§ Activity
Set out every line of text in the rows below as a Markdown table with the columns Line No. and Text, numbering the lines in order and skipping any blank ones. Leave the pictures out.

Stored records
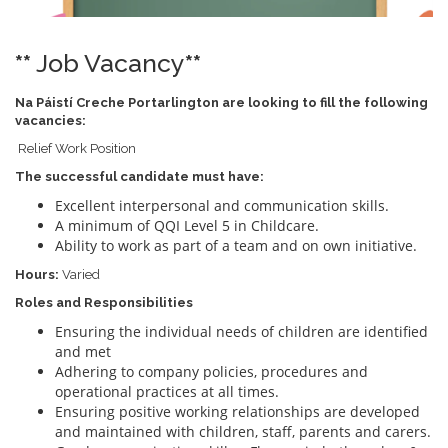
**
Job Vacancy
**
Na Páistí Creche Portarlington are looking to fill the following
vacancies:
Relief Work Position
The successful candidate must have:
Excellent interpersonal and communication skills.
A minimum of QQI Level 5 in Childcare.
Ability to work as part of a team and on own initiative.
Hours:
Varied
Roles and Responsibilities
Ensuring the individual needs of children are identified
and met
Adhering to company policies, procedures and
operational practices at all times.
Ensuring positive working relationships are developed
and maintained with children, staff, parents and carers.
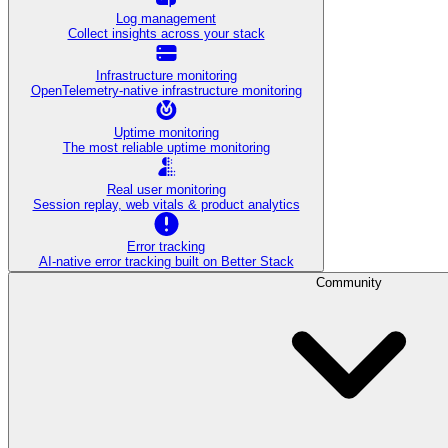
Log management
Collect insights across your stack
Infrastructure monitoring
OpenTelemetry-native infrastructure monitoring
Uptime monitoring
The most reliable uptime monitoring
Real user monitoring
Session replay, web vitals & product analytics
Error tracking
AI‑native error tracking built on Better Stack
Community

§ Finished exercise
| Line No. | Text |
|---|---|
| 1 | ** |
| 2 | Job Vacancy |
| 3 | ** |
| 4 | Na Páistí Creche Portarlington are looking to fill the following |
| 5 | vacancies: |
| 6 | Relief Work Position |
| 7 | The successful candidate must have: |
| 8 | Excellent interpersonal and communication skills. |
| 9 | A minimum of QQI Level 5 in Childcare. |
| 10 | Ability to work as part of a team and on own initiative. |
| 11 | Hours: |
| 12 | Varied |
| 13 | Roles and Responsibilities |
| 14 | Ensuring the individual needs of children are identified |
| 15 | and met |
| 16 | Adhering to company policies, procedures and |
| 17 | operational practices at all times. |
| 18 | Ensuring positive working relationships are developed |
| 19 | and maintained with children, staff, parents and carers. |
| 20 | Log management |
| 21 | Collect insights across your stack |
| 22 | Infrastructure monitoring |
| 23 | OpenTelemetry-native infrastructure monitoring |
| 24 | Uptime monitoring |
| 25 | The most reliable uptime monitoring |
| 26 | Real user monitoring |
| 27 | Session replay, web vitals & product analytics |
| 28 | Error tracking |
| 29 | AI‑native error tracking built on Better Stack |
| 30 | Community |